La pregunta no es tanto «¿de qué se trata?». Siempre será sobre algo, y esto es lo que aumenta la responsabilidad del director. Esto es lo que lo llevará a elegir cierto tipo de material y a descartar otro; y justamente no solo por lo que ese material es, sino por su potencial. Es ese sentido de lo potencial lo que lo guiará en su búsqueda del espacio, de los actores, de las formas de expresión; un potencial que está allí y que a la vez es desconocido, latente, solo factible de ser descubierto, redescubierto y profundizado a través del trabajo activo de todo el equipo. Dentro del equipo, cada uno posee apenas una sola herramienta: su propia subjetividad. Tanto el director como el actor, por mucho que se abran, no podrán salirse de su propia piel. Lo que sí podrán hacer, sin embargo, es reconocer que el trabajo teatral exige que el actor y el director encaren, al mismo tiempo, muy diversas direcciones.
Uno debe ser fiel a sí mismo, creer en lo que uno hace, pero sin dejar de tener la certeza de que la verdad está siempre en otra parte. Solo entonces uno podrá evaluar la posibilidad de estar, de ser, con uno mismo y más allá de uno mismo, y así verá que este movimiento de ir de adentro hacia afuera se acrecienta con el intercambio con los demás, y que es el fundamento de la visión estereoscópica de la existencia que puede brindar el teatro.
Hay una sola, única etapa
Hoy en día, el teatro sufre un gran malentendido. Es la tendencia a pensar que en todo proceso teatral hay dos etapas, al igual que en otros campos. Primera etapa: la producción, la factura. Segunda etapa: la venta. Durante siglos, a excepción de ciertas formas de teatro popular y de ciertas formas particulares del teatro tradicional, efectivamente este ha sido el proceso. El período de ensayos se dedica a preparar el objeto, y a su debido tiempo el objeto es puesto en venta. Del mismo modo que un alfarero moldea su vasija, el autor escribe su libro, el director filma su película y después la ofrece al mundo. Este malentendido no solo abarca el trabajo del dramaturgo, sino también el del diseñador y el del director. Aun cuando la mayoría de los actores entienden instintivamente que la preparación no es la construcción, sin embargo, e incluso en el mismo título del gran trabajo de Stanislavski La construcción del personaje, el malentendido persiste, en la implicación de que un personaje puede ser construido como una pared; que por fin un día se coloca el último ladrillo y el personaje queda así terminado, completo. Según mi entender, es exactamente al revés. Yo diría que el proceso consiste no en dos etapas, sino en dos fases. Primera: la preparación; segunda: el nacimiento. Lo cual es muy diferente.

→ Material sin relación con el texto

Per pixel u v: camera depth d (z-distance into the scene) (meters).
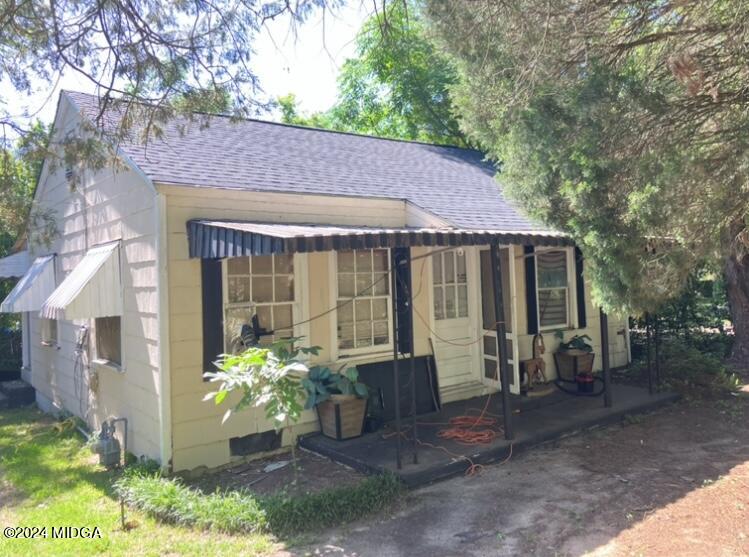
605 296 6.80
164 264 6.45
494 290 6.82
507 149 7.27
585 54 5.55
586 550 4.38
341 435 7.07
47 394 11.34
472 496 5.54
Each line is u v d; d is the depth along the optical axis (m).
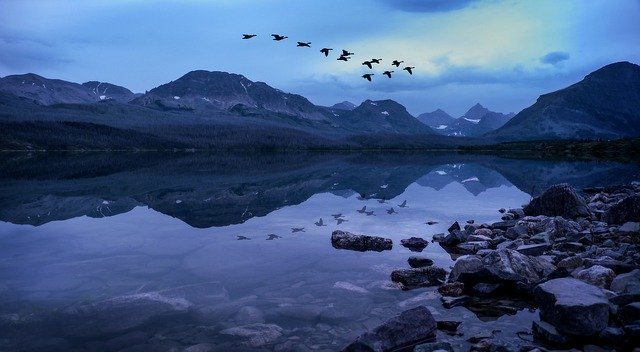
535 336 8.73
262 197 32.62
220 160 117.62
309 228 20.36
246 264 14.15
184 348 8.29
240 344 8.44
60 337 8.78
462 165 83.88
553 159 107.62
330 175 57.06
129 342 8.56
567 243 15.31
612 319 8.71
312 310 10.16
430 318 8.91
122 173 61.41
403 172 62.94
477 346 8.03
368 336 8.09
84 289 11.66
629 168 67.06
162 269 13.55
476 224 20.81
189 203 29.16
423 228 20.42
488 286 11.38
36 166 79.69
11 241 17.39
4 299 10.88
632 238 15.78
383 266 13.91
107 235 18.66
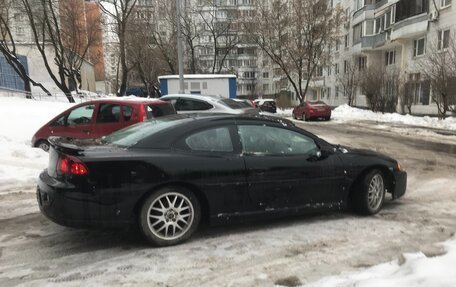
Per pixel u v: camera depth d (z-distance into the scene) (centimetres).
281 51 3900
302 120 2794
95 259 411
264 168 482
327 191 527
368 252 427
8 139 1078
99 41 5153
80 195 409
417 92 2678
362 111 3077
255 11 3891
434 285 317
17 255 420
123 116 884
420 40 2836
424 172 870
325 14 3669
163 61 4388
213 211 460
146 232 432
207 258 414
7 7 3038
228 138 479
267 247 443
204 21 4278
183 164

Si nos atenemos a reflexionar según estas premisas, muchas cosas cambian. El trabajo de preparación puede durar apenas cinco minutos, como sucede en la improvisación; o varios años, como en otras formas teatrales. No es importante. La preparación implica un estudio riguroso y consciente de todo obstáculo, de la manera de evitarlo o superarlo. Hay que barrer el camino, lenta o rápidamente, de acuerdo con el estado en que se encuentre. Aquí, me gustaría reemplazar la imagen del alfarero por la de un cohete que parte a la luna: meses y meses se dedican a la enorme tarea de prepararlo para el despegue hasta que, por fin, un buen día... ¡POW! La preparación consiste en probar, verificar, ajustar, limpiar: el vuelo es algo de naturaleza completamente diferente. Del mismo modo, la preparación de un personaje es exactamente lo opuesto a construirlo; es demolerlo, quitar ladrillo a ladrillo todo lo que constituye la musculatura del actor, las ideas e inhibiciones que se interponen entre él y su papel, hasta que un día, como una poderosa ráfaga de aire fresco, el personaje invade todos sus poros.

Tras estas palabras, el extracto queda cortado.